### Exercise input
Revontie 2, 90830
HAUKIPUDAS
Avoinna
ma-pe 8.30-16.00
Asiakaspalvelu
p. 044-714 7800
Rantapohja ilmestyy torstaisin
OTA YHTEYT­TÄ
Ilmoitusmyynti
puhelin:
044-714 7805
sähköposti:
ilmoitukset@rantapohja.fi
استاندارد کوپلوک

### Exercise goal
Give an exact transcription of the data shown above.

### Completed task
Revontie 2, 90830
HAUKIPUDAS
Avoinna
ma-pe 8.30-16.00
Asiakaspalvelu
p. 044-714 7800
Rantapohja ilmestyy torstaisin
OTA YHTEYT­TÄ
Ilmoitusmyynti
puhelin:
044-714 7805
sähköposti:
ilmoitukset@rantapohja.fi
استاندارد کوپلوک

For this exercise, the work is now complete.